A really elegant mini tone enhancer which functions as a very pleasant overdrive in the higher range of the one dial. This circuit is of course included as the right-hand side of the above referenced Ganapati Drive + Boost pedal. This pedal is great as an always-on boost too, and would offer fantastic competition to my other two favourite mini boosts - the Xotic EP Booster and TC Electronic Spark Mini.
Demon Pedals is the very epitome of a quality boutique pedal builder - small but perfectly formed with a really decent tightly packed proposition. There are so many pedal builders around that it takes some little spark of brilliance to stand out and be relevant - and often, as with cooking it's about all the right ingredients coming together at the right time.
You often need a 'gateway pedal' into the range - to truly appreciate what is on offer, and how good it really is in context and comparison to everything else.
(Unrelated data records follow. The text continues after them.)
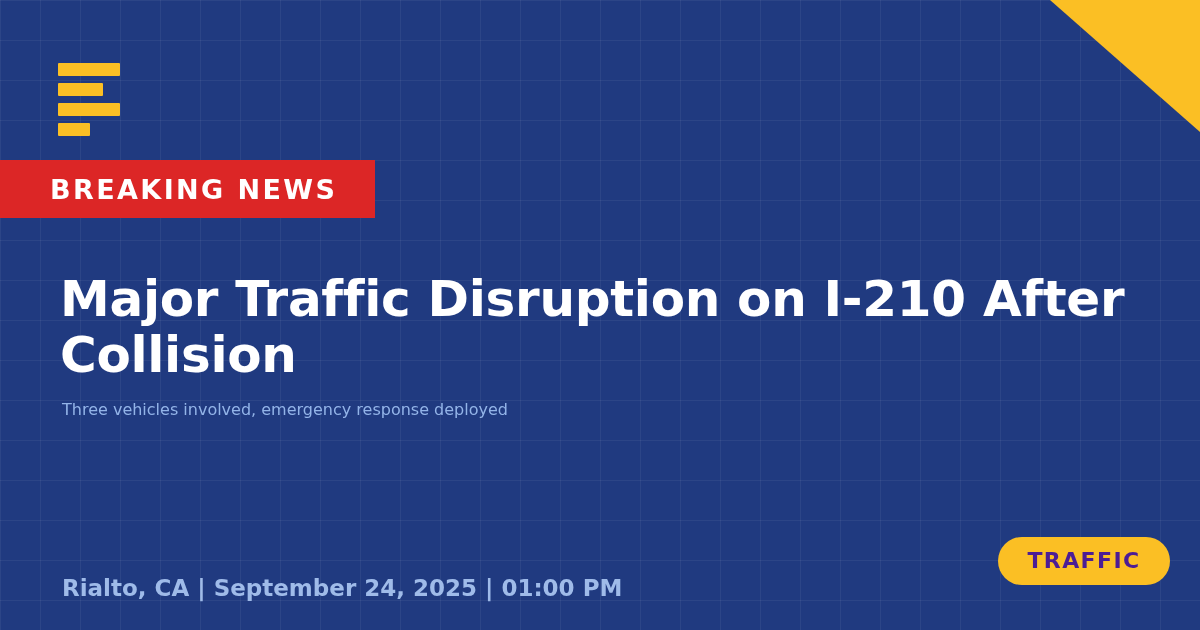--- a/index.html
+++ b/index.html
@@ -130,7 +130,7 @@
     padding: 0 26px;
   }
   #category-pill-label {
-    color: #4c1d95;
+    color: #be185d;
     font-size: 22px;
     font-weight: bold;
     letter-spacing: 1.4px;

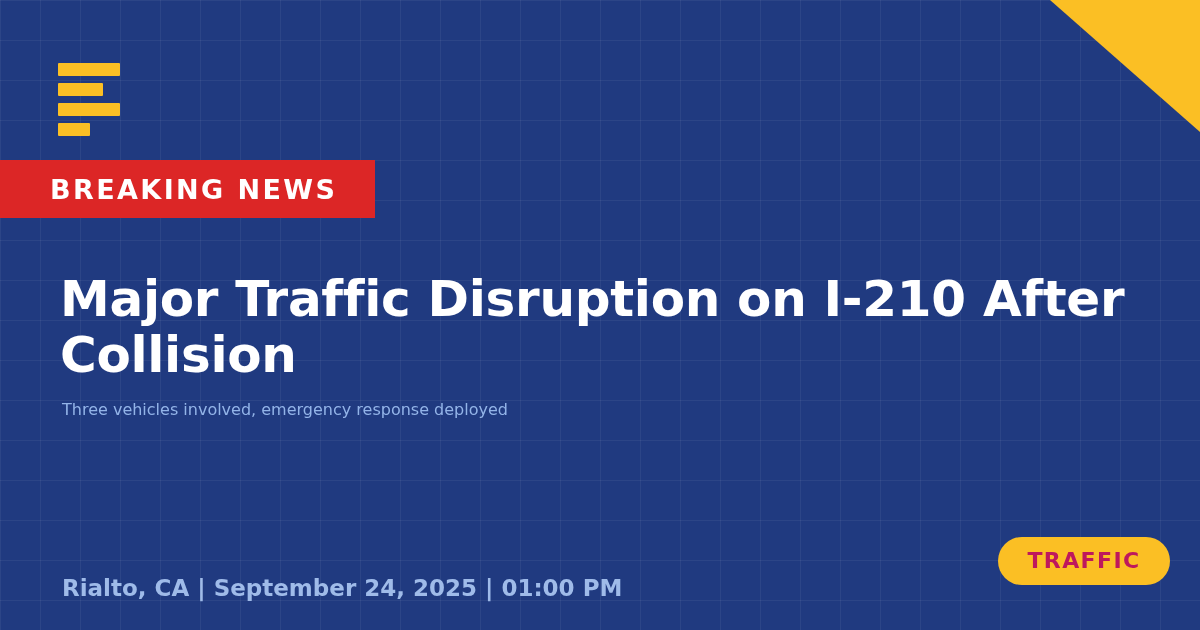--- a/index.html
+++ b/index.html
@@ -109,7 +109,7 @@
     top: 575px;
     color: #9fbbe9;
     font-size: 23px;
-    font-weight: bold;
+    font-weight: normal;
     line-height: 1.2;
     white-space: nowrap;
   }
For me there were two steps here - the brilliance of the Kondo Shifuku and the right tweaks to the core design to appeal to my refined sense of aesthetics.
These pedals are obviously a relatively pricey proposition - but again you really get what you pay for here, and even though I'm not at all looking for exclusivity you get that too - as there are relatively very few of these pedals out there in the world. I guess it's up to Matt and Pete really as to how they want to play this - and as this is in part hobby-based - it will only likely continue as long as the work remains rewarding and enjoyable.
These are some of the very finest pedals in my collection - and I encourage others to seek them out too. I don't lightly invest in a full range - but on this occasion I feel each of those 4 pedals above is worthy and a leading or principal contender within its own category.
As mentioned above - the Ganesha is currently the most sold pedal mentioned here and understandably so - while each of the above really merits its own consideration / inclusion. I look forward to witnessing and reporting on what innovations Matthias and Pete have coming down the line. I know that they are forever investing in better print and production technology and I expect to see some very creative uses of those in the not too distant future.